Please rewrite the items below with "catalogue / barcode" replaced by "specimen barcode" wherever it occurs, keeping everything else the same.

+++ DATA PROVIDED +++

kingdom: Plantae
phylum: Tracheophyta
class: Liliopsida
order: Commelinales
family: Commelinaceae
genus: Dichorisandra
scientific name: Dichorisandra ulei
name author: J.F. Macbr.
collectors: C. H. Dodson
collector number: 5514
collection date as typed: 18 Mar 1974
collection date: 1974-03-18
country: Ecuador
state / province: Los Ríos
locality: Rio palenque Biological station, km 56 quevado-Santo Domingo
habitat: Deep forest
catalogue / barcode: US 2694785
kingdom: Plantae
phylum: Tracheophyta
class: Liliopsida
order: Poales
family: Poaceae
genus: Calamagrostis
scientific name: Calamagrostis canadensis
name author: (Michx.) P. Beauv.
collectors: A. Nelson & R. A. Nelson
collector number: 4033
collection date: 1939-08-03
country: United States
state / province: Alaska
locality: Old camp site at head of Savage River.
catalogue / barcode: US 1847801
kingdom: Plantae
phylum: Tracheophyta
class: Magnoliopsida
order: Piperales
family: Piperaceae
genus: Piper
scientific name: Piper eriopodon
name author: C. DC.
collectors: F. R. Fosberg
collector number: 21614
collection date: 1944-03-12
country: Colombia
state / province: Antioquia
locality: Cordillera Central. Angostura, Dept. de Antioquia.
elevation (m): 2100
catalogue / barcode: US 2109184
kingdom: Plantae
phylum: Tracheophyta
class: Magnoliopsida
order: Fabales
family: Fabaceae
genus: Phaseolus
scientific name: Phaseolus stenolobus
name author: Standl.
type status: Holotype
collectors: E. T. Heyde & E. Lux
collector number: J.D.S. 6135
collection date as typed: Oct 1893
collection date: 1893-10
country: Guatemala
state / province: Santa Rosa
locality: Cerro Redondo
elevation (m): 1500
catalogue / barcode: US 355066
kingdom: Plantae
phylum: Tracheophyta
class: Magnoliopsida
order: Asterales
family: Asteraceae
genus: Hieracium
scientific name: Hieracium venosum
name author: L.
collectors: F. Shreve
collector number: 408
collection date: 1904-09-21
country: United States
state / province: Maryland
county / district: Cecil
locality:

+++

**SOLUTION**
kingdom: Plantae
phylum: Tracheophyta
class: Liliopsida
order: Commelinales
family: Commelinaceae
genus: Dichorisandra
scientific name: Dichorisandra ulei
name author: J.F. Macbr.
collectors: C. H. Dodson
collector number: 5514
collection date as typed: 18 Mar 1974
collection date: 1974-03-18
country: Ecuador
state / province: Los Ríos
locality: Rio palenque Biological station, km 56 quevado-Santo Domingo
habitat: Deep forest
specimen barcode: US 2694785
kingdom: Plantae
phylum: Tracheophyta
class: Liliopsida
order: Poales
family: Poaceae
genus: Calamagrostis
scientific name: Calamagrostis canadensis
name author: (Michx.) P. Beauv.
collectors: A. Nelson & R. A. Nelson
collector number: 4033
collection date: 1939-08-03
country: United States
state / province: Alaska
locality: Old camp site at head of Savage River.
specimen barcode: US 1847801
kingdom: Plantae
phylum: Tracheophyta
class: Magnoliopsida
order: Piperales
family: Piperaceae
genus: Piper
scientific name: Piper eriopodon
name author: C. DC.
collectors: F. R. Fosberg
collector number: 21614
collection date: 1944-03-12
country: Colombia
state / province: Antioquia
locality: Cordillera Central. Angostura, Dept. de Antioquia.
elevation (m): 2100
specimen barcode: US 2109184
kingdom: Plantae
phylum: Tracheophyta
class: Magnoliopsida
order: Fabales
family: Fabaceae
genus: Phaseolus
scientific name: Phaseolus stenolobus
name author: Standl.
type status: Holotype
collectors: E. T. Heyde & E. Lux
collector number: J.D.S. 6135
collection date as typed: Oct 1893
collection date: 1893-10
country: Guatemala
state / province: Santa Rosa
locality: Cerro Redondo
elevation (m): 1500
specimen barcode: US 355066
kingdom: Plantae
phylum: Tracheophyta
class: Magnoliopsida
order: Asterales
family: Asteraceae
genus: Hieracium
scientific name: Hieracium venosum
name author: L.
collectors: F. Shreve
collector number: 408
collection date: 1904-09-21
country: United States
state / province: Maryland
county / district: Cecil
locality:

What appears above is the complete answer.